I wrote this section after another editor had added some information on the case. The only problem with it (I think) is that it's too long, adding undue weight to it in such a short article. I'm chopping it down for that reason in the article, but perhaps it can be added back if the article later grows. Noroton 00:34, 25 June 2007 (UTC)

Here's the long version:

Labash was sued by new age guru, author, and spiritual-advisor-to-celebreties Deepak Chopra, after Labash wrote an article in the July 1, 1996 issue of the Standard exposing alleged inconsistencies between the healthy moral lifestyle advocated by Chopra and his real-life daliances. Included in the expose were accounts from call girls, substantiated by credit card receipts, etc., allegedly showing Chopra had paid for their services.[1]
Labash cited to portions of a Chopra book which had been allegedly lifted from previous' authors' works. The article also said Chopra sold mail-order herbal remedies that contained high amounts of rodent hairs. Eventually there was a settlement involving an undisclosed amount of money paid to Chopra and a complete retraction published by The Weekly Standard on June 1, 1997. According to an article in The Columbia Journalism Review (CJR), the Standard went to "unusual lengths" to document the accusations against Chopra, going so far as to obtain "receipts from her escort service bearing Chopra's American Express card imprint and signature. The Standard also had a copy of the bill from the hotel where three trysts allegedly occurred in 1991. One of Chopra's lawyers, Michael Flynn, had offered to meet with Labash's editors and the magazine's lawyer to show them a passport allegedly showing Chopra was speaking in India during part of the time when the prostitute claimed he was paying for her services. But Flynn had refused to give Labash a copy of the passport. Labash had repeatedly and fruitlessly asked for documentation from Chopra that would back up Chopra's denials.[1]

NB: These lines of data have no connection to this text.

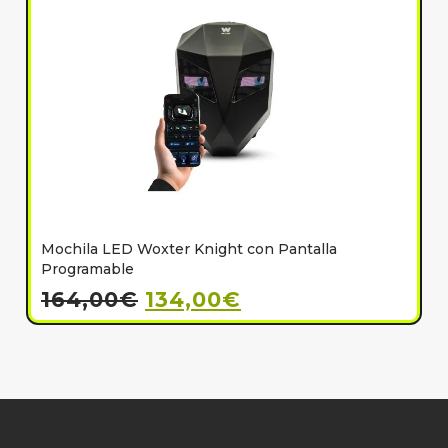
Mochila LED Woxter Knight con Pantalla
C
Programable
164,00
€
134,00
€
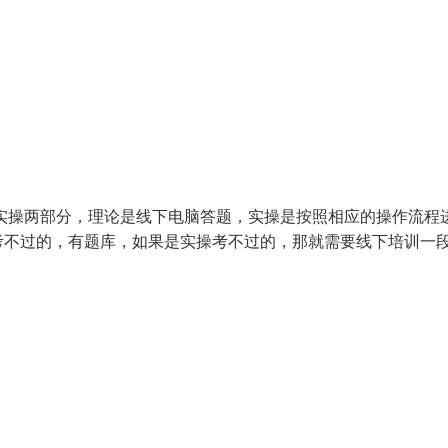
实操两部分，理论是线下电脑答题，实操是按照相应的操作流程
考不过的，有题库，如果是实操考不过的，那就需要线下培训一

About six months into the litigation, the prostitute recanted her story and was dropped as a defendant in the case. Some court records brought out the fact that Labash had tape recorded some interviewees without telling them, sometimes from his home in Maryland, where surreptitious taping is a felony. In a court brief, one of Chopra's lawyers, William Bradford Reynolds, a Reagan administration Justice Department official, described Labash as a "brash young 25-year-old cub reporter, admittedly untrained and untutored in the ethics or etiquette of his profession." Libel experts said the information revealed in court records indicated that it would be difficult to prove the Standard had acted with "actual malice" but that juries were unpredictable.[1] The Standard was and continues to be owned by billionaire Rupert Murdoch and his News Corp.